# [Selected extract]
Development Framework
This demo project applies a traceability-driven development framework based on TDD and V-Model practices.
It is intended to showcase how Toor Connect structures firmware development and traceability in practice.
Toor Connect: www.toorconnect.com
Framework Intent
Demonstrate an end-to-end firmware method from client intent to verification artifacts.
Keep requirements, architecture, detailed design, verification, and implementation explicitly linked.
Provide a practical baseline that can be adapted to different sectors and standards.
Core Principles
TDD-oriented implementation: implementation is guided by tests and detailed design.
V-Model alignment: definition stages are paired with verification stages.
Incremental elaboration: requirements guide architecture, and architecture guides detailed design.
Continuous traceability: every level references upstream intent and downstream verification.
Lifecycle Steps
Step |
Purpose |
Main Output |
|---|---|---|
|
Capture goals, constraints, safety expectations, and integration context. |
Shared technical brief. |
|
Define measurable, classified, testable requirements with acceptance criteria. |
Traceable requirement baseline. |
|
Define components, interfaces, connections, and ADR decisions. |
Traceable architecture baseline. |
|
Define SW units, relations, interface realizations, static and dynamic behavior. |
Traceable detailed design baseline. |
|
Define unit, integration, and acceptance plans and test cases. |
Traceable verification baseline. |
|
Implement firmware and execute tests with evidence and defect closure. |
Verified implementation baseline. |
Traceability Backbone
Requirements trace to architecture components and SW interfaces.

# [Extracted entries]
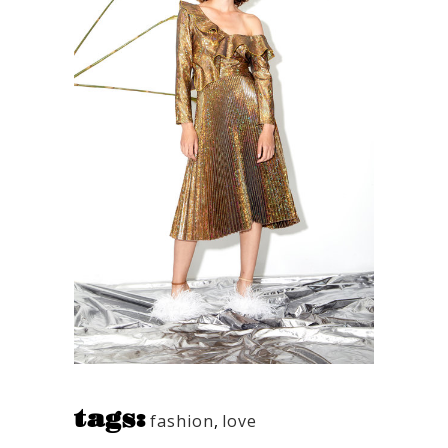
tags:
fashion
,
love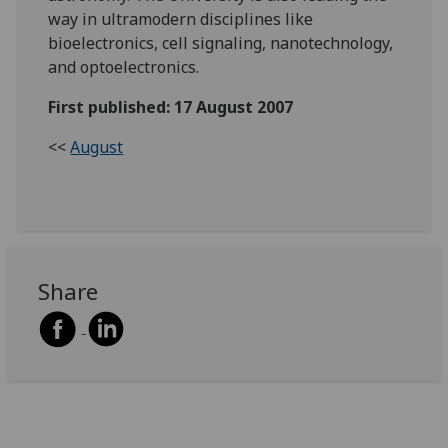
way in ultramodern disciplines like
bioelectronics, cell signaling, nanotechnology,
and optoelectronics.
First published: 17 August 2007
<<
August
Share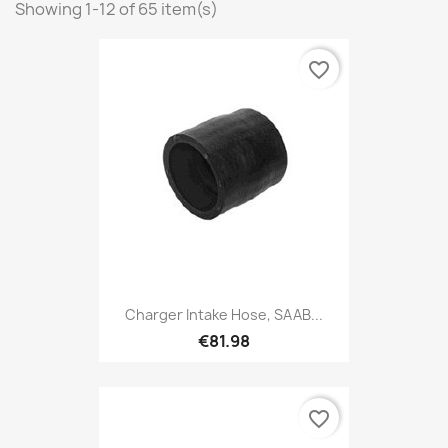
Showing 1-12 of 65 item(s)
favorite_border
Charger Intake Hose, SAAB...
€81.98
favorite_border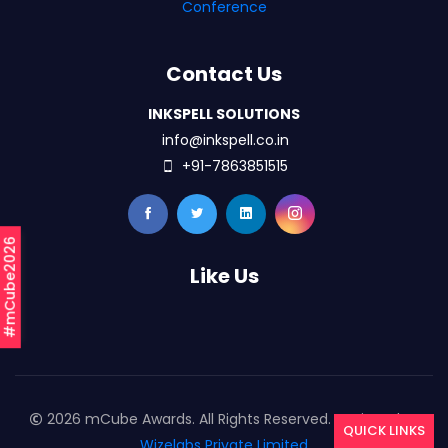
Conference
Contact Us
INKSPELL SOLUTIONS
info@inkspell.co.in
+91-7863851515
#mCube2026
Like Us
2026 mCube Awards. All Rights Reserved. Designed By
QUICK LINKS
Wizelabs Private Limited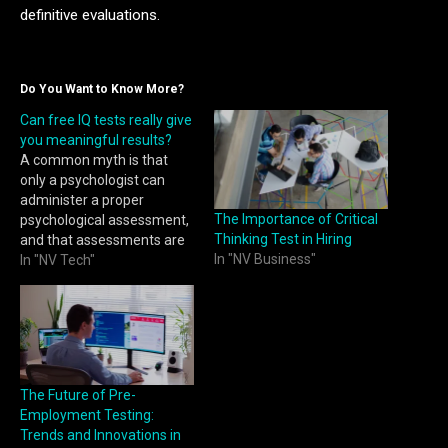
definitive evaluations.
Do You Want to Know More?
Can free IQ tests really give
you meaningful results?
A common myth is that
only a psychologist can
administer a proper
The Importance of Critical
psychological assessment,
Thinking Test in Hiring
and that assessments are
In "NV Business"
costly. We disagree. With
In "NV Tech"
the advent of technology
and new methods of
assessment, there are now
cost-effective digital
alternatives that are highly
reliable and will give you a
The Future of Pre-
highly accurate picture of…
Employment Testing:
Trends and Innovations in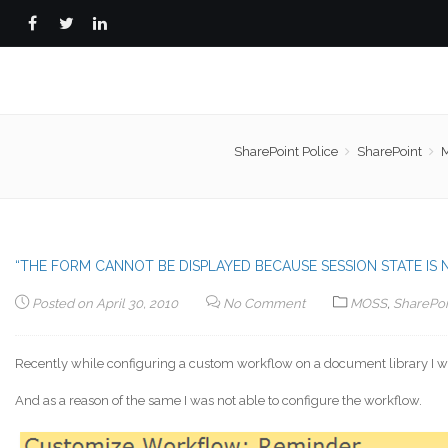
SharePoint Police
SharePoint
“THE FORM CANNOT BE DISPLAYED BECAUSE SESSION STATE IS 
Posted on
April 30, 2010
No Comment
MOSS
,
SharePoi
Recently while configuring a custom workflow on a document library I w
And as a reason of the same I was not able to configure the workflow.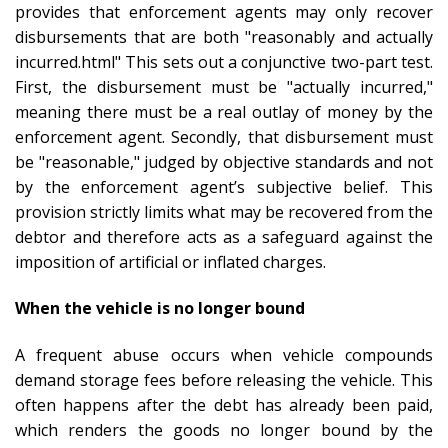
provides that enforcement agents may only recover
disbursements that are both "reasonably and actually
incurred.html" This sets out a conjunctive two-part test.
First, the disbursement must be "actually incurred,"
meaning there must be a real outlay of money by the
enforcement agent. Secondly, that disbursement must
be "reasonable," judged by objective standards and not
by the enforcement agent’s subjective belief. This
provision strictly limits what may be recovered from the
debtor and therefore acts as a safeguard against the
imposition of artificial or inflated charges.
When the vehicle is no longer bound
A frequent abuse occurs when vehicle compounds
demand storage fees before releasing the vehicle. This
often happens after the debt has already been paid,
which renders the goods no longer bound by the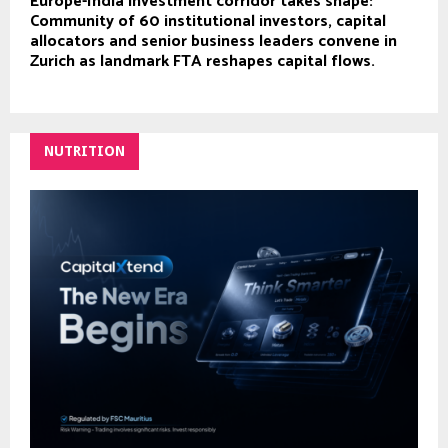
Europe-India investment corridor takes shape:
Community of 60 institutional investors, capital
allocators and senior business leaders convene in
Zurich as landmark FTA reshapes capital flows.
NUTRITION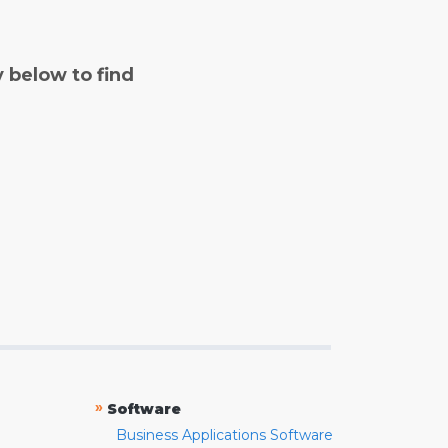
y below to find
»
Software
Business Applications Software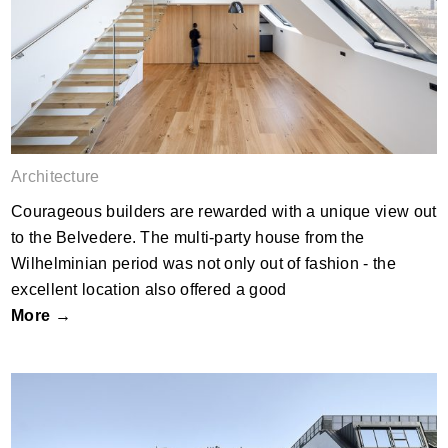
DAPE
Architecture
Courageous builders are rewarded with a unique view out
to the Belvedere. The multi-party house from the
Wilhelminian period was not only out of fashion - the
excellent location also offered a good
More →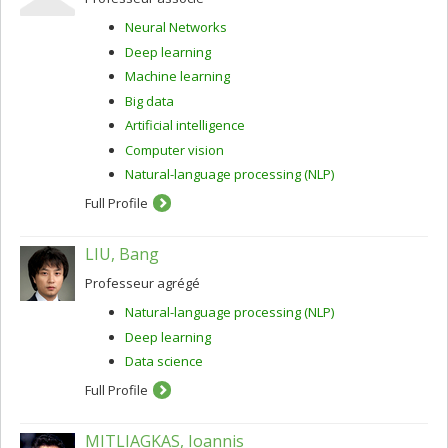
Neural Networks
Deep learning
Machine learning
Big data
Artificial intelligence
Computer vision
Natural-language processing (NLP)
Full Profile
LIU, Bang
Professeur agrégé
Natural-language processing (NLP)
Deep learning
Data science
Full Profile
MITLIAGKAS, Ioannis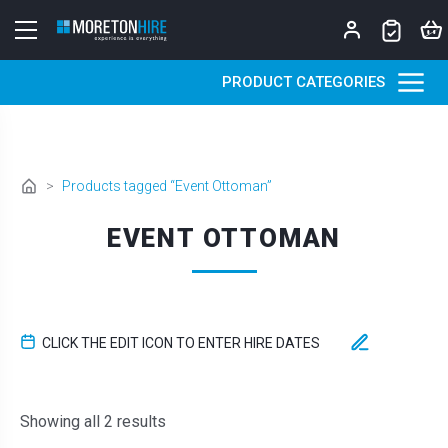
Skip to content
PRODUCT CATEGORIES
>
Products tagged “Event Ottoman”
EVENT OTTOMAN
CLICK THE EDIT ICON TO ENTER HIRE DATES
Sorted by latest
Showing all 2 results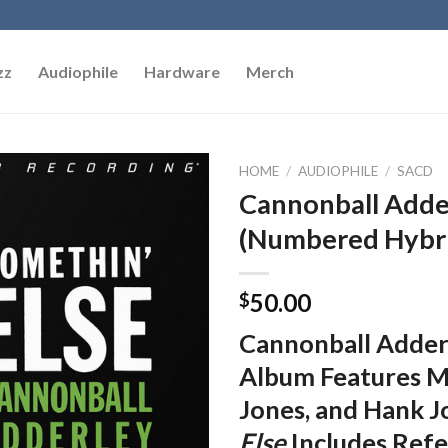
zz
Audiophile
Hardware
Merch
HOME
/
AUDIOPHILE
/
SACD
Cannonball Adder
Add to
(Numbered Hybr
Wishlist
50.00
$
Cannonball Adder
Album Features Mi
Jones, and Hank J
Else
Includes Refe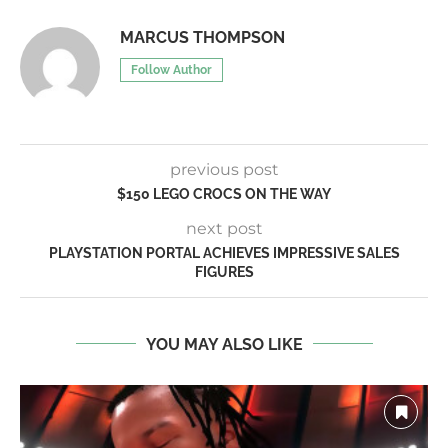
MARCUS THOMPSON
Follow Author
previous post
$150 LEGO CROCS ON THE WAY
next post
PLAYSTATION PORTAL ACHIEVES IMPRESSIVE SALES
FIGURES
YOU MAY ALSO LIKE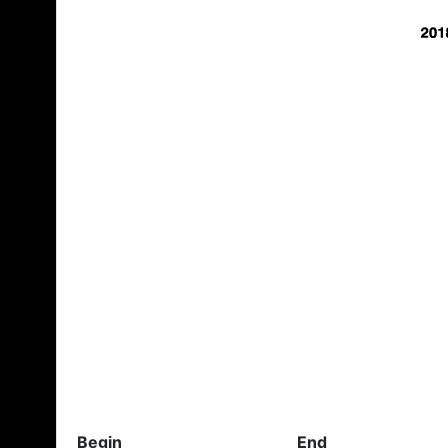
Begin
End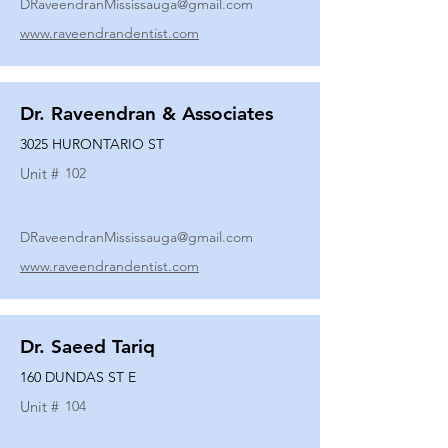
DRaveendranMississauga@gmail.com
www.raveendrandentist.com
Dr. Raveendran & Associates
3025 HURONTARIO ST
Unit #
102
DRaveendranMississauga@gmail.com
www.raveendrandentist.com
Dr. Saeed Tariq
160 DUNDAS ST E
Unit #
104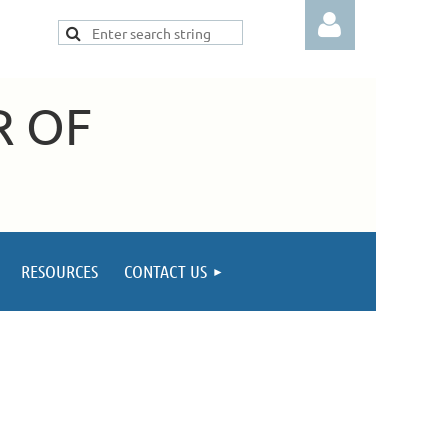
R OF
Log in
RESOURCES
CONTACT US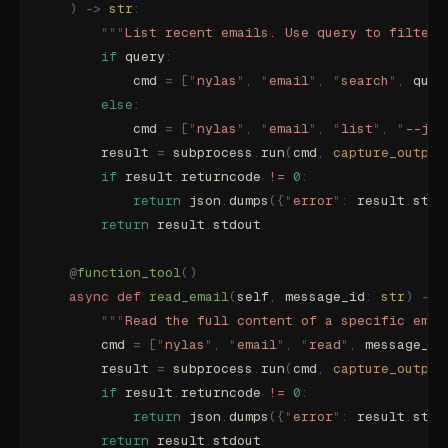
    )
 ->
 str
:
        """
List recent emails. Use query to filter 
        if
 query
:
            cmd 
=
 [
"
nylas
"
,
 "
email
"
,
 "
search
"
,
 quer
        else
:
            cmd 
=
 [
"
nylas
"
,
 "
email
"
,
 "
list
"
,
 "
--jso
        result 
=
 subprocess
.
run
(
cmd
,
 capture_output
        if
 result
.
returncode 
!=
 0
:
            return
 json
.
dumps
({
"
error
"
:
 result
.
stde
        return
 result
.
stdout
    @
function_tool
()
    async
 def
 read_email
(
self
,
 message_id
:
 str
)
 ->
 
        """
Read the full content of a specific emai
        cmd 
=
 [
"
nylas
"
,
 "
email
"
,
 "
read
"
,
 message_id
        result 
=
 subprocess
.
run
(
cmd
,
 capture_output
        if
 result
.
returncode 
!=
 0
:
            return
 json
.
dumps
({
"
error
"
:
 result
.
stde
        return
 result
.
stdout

# [Assignment]
Return the portion of the development framework text between "It is intended" and "and detailed design.", inclusive, reproduced verbatim.

# [Completed exercise]
It is intended to showcase how Toor Connect structures firmware development and traceability in practice.
Toor Connect: www.toorconnect.com
Framework Intent
Demonstrate an end-to-end firmware method from client intent to verification artifacts.
Keep requirements, architecture, detailed design, verification, and implementation explicitly linked.
Provide a practical baseline that can be adapted to different sectors and standards.
Core Principles
TDD-oriented implementation: implementation is guided by tests and detailed design.